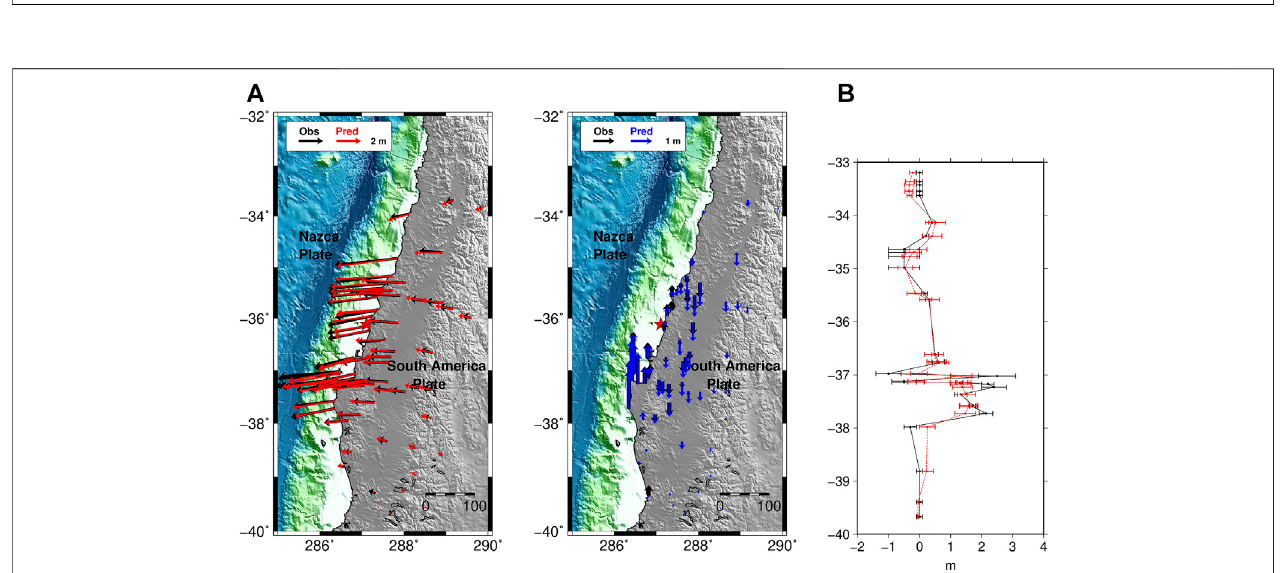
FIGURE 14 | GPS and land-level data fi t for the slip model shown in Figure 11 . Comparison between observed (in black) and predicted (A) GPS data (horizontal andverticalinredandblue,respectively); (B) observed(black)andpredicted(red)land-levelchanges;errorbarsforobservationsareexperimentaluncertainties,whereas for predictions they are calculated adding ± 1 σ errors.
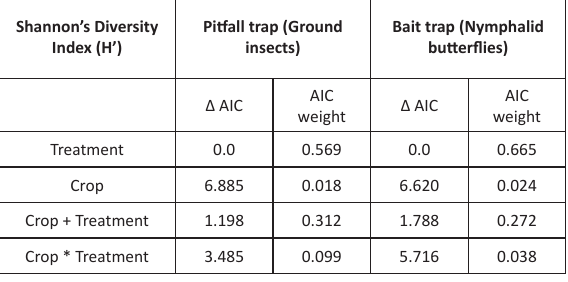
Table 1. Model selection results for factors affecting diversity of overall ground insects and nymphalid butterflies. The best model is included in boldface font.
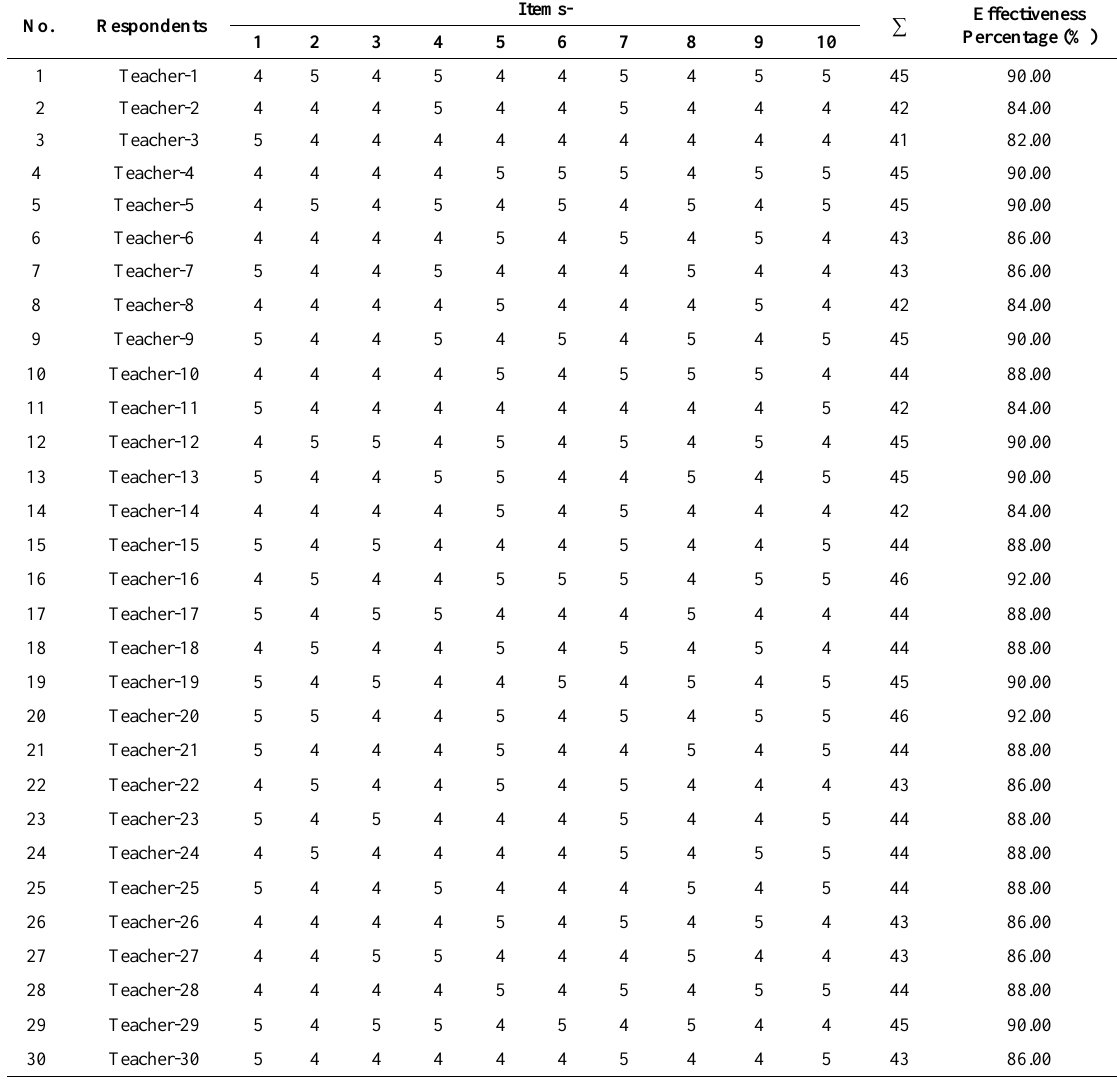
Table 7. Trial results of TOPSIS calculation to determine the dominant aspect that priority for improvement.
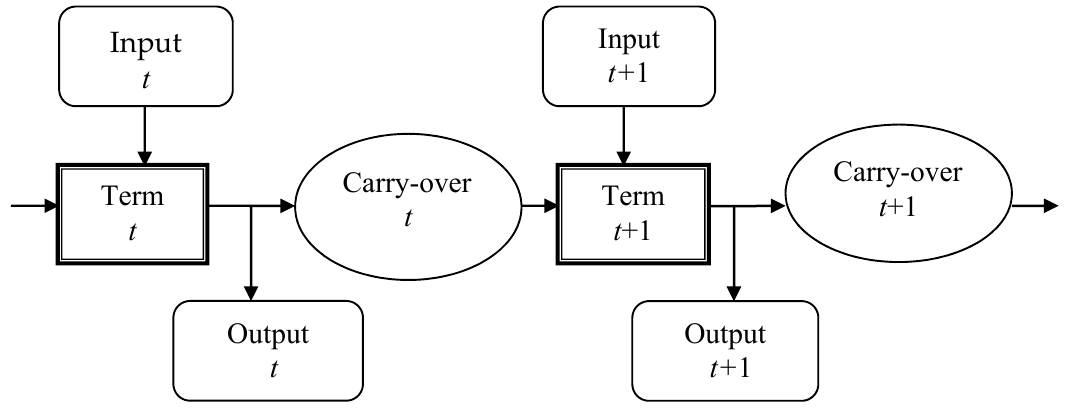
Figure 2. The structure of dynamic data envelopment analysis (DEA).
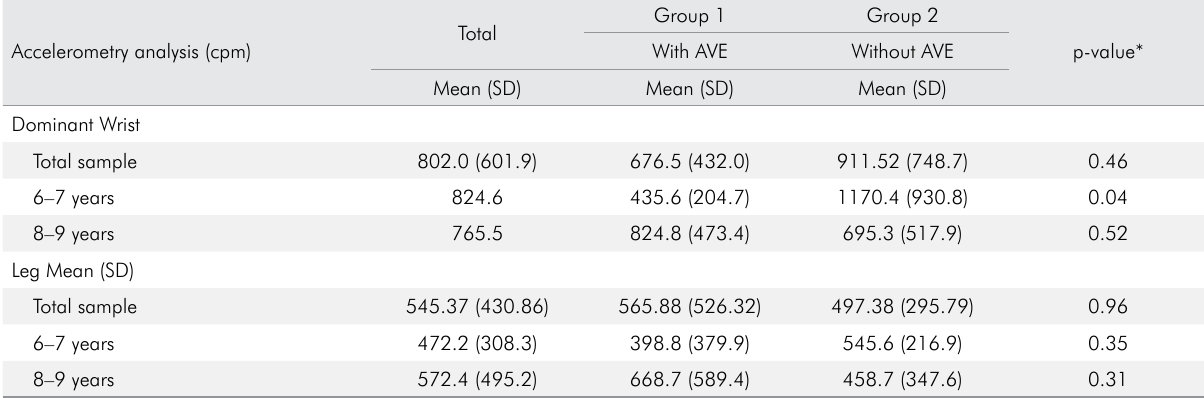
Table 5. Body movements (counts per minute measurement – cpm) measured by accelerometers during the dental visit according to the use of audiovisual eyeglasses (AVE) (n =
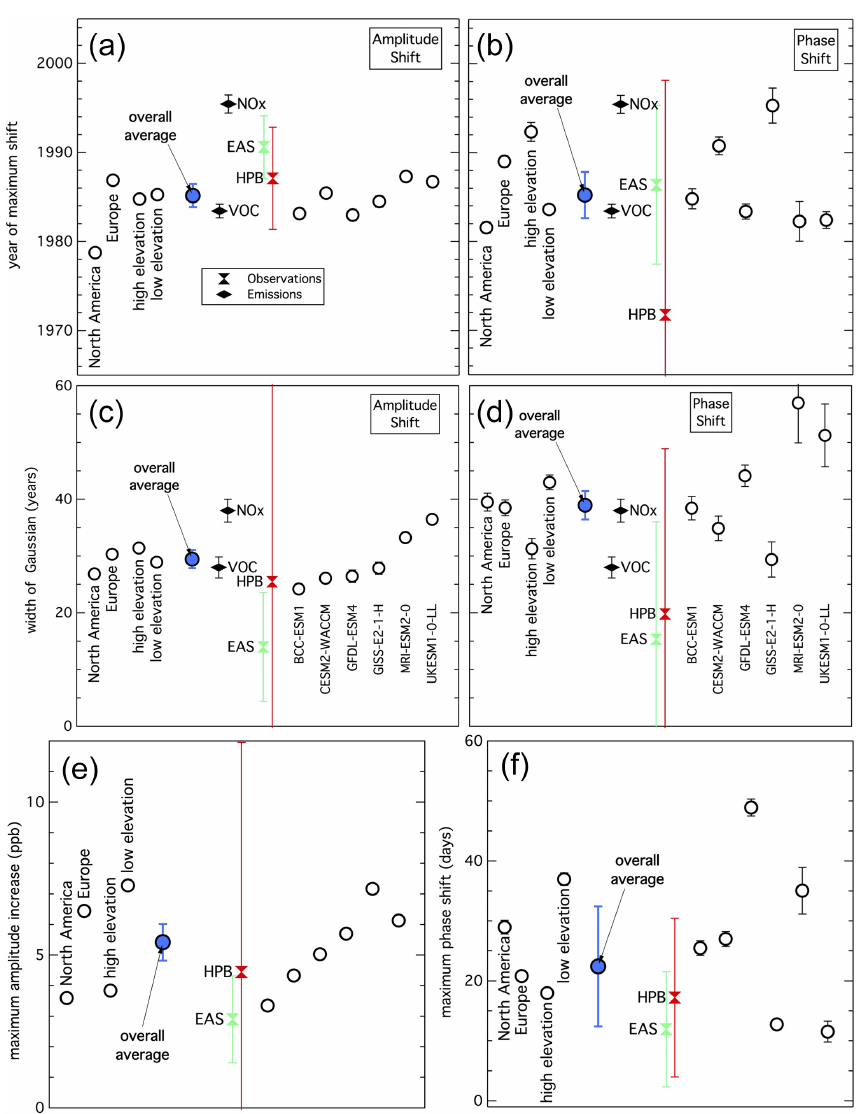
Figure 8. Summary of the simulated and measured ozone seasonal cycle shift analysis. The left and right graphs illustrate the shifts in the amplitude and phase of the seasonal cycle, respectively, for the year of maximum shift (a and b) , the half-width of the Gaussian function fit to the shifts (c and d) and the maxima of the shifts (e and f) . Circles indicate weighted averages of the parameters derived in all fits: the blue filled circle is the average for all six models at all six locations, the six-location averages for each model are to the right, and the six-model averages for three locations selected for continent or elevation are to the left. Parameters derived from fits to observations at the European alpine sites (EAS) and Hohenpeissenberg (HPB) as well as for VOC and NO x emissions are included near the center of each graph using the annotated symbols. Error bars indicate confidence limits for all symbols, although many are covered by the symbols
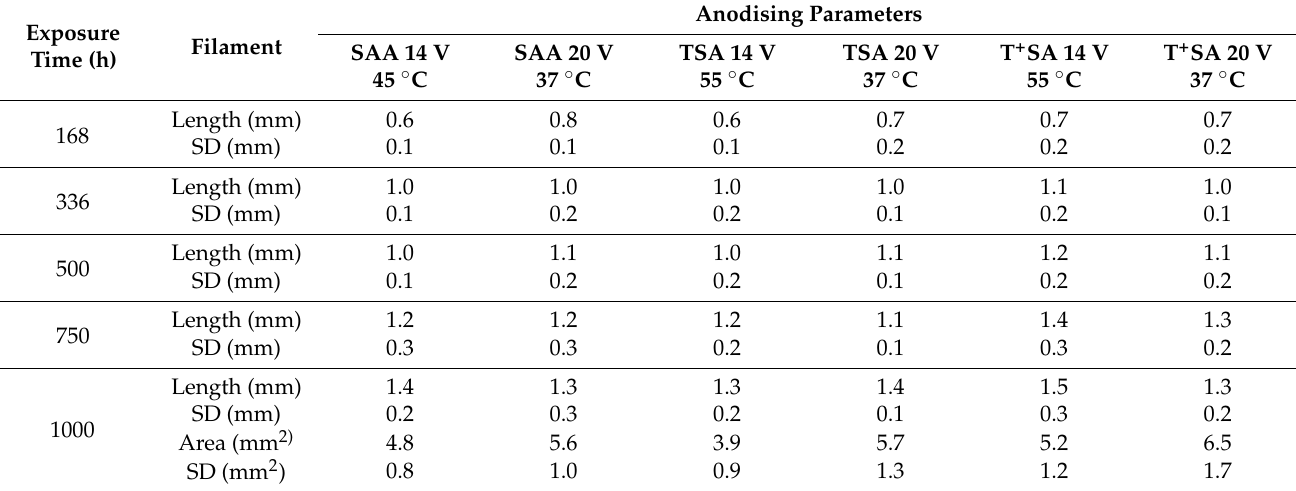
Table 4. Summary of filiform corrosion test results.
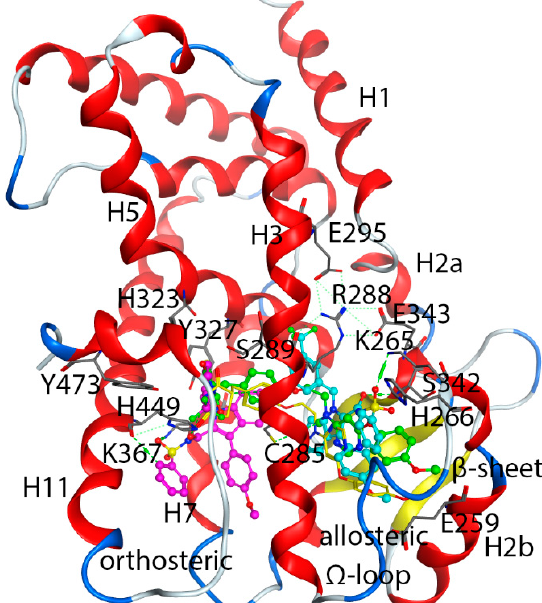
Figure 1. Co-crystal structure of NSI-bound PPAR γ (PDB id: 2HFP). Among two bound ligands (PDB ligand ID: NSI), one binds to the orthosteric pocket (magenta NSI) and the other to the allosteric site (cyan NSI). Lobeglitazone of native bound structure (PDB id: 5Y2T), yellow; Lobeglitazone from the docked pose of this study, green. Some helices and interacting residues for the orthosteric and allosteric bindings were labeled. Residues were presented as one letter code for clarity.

· · ·

▶ _TASK DETAILS_: What you return should be the full listing, unchanged, minus the pictures.

▶ _EXPECTED ANSWER_:
FIGURE 14 | GPS and land-level data fi t for the slip model shown in Figure 11 . Comparison between observed (in black) and predicted (A) GPS data (horizontal andverticalinredandblue,respectively); (B) observed(black)andpredicted(red)land-levelchanges;errorbarsforobservationsareexperimentaluncertainties,whereas for predictions they are calculated adding ± 1 σ errors.
Table 1. Model selection results for factors affecting diversity of overall ground insects and nymphalid butterflies. The best model is included in boldface font.
Table 7. Trial results of TOPSIS calculation to determine the dominant aspect that priority for improvement.
Figure 2. The structure of dynamic data envelopment analysis (DEA).
Table 5. Body movements (counts per minute measurement – cpm) measured by accelerometers during the dental visit according to the use of audiovisual eyeglasses (AVE) (n =
Figure 8. Summary of the simulated and measured ozone seasonal cycle shift analysis. The left and right graphs illustrate the shifts in the amplitude and phase of the seasonal cycle, respectively, for the year of maximum shift (a and b) , the half-width of the Gaussian function fit to the shifts (c and d) and the maxima of the shifts (e and f) . Circles indicate weighted averages of the parameters derived in all fits: the blue filled circle is the average for all six models at all six locations, the six-location averages for each model are to the right, and the six-model averages for three locations selected for continent or elevation are to the left. Parameters derived from fits to observations at the European alpine sites (EAS) and Hohenpeissenberg (HPB) as well as for VOC and NO x emissions are included near the center of each graph using the annotated symbols. Error bars indicate confidence limits for all symbols, although many are covered by the symbols
Table 4. Summary of filiform corrosion test results.
Figure 1. Co-crystal structure of NSI-bound PPAR γ (PDB id: 2HFP). Among two bound ligands (PDB ligand ID: NSI), one binds to the orthosteric pocket (magenta NSI) and the other to the allosteric site (cyan NSI). Lobeglitazone of native bound structure (PDB id: 5Y2T), yellow; Lobeglitazone from the docked pose of this study, green. Some helices and interacting residues for the orthosteric and allosteric bindings were labeled. Residues were presented as one letter code for clarity.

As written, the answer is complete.